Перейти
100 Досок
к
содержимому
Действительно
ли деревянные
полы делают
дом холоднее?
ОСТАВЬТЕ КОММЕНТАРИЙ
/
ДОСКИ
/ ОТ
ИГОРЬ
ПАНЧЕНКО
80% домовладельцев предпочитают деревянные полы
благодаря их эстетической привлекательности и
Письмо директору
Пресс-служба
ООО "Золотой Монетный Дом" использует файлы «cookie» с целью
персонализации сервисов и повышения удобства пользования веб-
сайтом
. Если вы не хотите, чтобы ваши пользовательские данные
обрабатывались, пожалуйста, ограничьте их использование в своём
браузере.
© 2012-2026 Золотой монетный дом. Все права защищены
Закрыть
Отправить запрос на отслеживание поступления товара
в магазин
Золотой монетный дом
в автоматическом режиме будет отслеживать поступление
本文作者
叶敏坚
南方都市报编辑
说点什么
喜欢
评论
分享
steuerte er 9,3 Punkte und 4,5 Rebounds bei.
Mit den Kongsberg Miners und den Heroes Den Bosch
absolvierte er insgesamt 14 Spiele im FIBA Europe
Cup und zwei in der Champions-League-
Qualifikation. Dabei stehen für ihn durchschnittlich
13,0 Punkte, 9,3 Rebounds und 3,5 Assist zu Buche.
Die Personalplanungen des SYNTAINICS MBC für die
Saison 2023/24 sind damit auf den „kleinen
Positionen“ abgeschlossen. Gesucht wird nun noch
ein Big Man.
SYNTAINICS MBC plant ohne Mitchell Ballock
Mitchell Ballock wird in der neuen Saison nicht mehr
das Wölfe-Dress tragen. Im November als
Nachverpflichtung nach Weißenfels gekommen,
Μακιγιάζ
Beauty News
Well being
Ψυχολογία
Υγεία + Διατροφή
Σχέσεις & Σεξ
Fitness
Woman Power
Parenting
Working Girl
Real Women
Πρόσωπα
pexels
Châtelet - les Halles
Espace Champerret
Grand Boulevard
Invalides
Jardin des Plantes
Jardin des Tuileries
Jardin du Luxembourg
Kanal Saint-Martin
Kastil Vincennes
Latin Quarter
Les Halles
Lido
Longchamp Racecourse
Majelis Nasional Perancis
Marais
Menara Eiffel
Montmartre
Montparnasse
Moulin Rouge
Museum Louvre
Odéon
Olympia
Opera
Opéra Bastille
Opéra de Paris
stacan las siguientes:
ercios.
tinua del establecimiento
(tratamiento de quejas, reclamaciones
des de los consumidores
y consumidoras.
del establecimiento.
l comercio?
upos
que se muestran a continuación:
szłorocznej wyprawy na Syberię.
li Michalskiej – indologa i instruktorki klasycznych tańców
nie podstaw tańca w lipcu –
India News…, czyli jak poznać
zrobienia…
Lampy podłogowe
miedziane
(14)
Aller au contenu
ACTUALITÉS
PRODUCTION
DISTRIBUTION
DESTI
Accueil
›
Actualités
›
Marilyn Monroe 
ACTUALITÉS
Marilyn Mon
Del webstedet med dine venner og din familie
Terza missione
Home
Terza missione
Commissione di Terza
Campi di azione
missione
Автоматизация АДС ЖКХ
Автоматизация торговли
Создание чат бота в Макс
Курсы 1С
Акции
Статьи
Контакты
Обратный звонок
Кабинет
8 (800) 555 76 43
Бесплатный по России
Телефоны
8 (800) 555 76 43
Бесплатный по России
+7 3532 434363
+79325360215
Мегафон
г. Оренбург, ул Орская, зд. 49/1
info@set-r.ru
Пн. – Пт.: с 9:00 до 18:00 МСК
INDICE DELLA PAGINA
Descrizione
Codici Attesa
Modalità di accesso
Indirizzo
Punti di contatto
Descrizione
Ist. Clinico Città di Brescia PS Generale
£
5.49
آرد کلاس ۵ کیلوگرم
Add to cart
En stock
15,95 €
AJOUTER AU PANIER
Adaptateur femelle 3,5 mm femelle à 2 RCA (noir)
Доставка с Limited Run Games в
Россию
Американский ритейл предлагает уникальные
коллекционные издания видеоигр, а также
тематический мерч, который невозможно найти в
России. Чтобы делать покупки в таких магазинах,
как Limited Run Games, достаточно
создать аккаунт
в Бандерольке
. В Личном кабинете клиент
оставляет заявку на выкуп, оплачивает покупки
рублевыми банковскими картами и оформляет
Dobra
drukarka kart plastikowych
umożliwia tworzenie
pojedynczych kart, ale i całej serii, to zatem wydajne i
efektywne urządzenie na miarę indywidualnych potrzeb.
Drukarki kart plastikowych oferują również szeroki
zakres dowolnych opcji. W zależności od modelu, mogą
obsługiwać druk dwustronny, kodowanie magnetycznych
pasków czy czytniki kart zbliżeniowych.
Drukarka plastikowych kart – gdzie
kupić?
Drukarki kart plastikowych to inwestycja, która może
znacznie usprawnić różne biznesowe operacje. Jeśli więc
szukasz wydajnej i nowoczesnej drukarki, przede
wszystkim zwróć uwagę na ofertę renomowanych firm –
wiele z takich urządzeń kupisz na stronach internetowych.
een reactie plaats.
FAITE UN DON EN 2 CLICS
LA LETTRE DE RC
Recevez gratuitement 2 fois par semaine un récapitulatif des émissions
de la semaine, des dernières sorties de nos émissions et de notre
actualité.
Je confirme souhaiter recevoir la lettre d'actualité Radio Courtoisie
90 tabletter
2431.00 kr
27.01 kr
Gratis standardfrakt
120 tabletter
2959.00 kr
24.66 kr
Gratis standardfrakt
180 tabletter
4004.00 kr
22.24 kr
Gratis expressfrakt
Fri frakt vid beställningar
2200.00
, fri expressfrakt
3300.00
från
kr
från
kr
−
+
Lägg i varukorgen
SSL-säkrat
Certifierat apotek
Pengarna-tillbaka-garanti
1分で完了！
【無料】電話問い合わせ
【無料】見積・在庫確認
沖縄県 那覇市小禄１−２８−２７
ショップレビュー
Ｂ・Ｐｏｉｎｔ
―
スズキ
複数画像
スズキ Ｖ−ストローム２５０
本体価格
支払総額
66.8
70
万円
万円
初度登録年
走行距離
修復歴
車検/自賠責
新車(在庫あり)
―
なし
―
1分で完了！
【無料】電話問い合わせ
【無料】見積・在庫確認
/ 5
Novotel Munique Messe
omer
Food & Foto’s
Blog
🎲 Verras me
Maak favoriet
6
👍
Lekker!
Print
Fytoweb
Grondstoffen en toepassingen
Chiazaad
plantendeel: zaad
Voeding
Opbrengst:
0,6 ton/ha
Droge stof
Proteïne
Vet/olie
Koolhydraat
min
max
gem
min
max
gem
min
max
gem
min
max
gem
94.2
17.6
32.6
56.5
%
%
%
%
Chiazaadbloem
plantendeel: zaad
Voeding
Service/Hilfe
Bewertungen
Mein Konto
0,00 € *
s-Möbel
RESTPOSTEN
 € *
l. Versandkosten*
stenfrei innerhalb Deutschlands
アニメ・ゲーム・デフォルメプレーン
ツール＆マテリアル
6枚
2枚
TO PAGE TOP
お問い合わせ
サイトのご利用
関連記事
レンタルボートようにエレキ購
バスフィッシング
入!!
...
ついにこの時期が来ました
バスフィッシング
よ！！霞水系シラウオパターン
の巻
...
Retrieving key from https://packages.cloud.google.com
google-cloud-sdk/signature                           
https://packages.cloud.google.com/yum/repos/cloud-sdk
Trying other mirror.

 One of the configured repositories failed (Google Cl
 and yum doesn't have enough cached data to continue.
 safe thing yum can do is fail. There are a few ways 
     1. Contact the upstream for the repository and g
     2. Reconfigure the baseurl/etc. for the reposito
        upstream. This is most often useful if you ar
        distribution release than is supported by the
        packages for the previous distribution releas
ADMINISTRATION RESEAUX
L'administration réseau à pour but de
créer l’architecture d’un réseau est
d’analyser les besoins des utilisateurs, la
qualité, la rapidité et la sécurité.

•••••

TASK DESCRIPTION ▸
Please determine how many lines of the records above include the word "полы", replying with a number alone.

RESULT OF THIS TASK ▸
2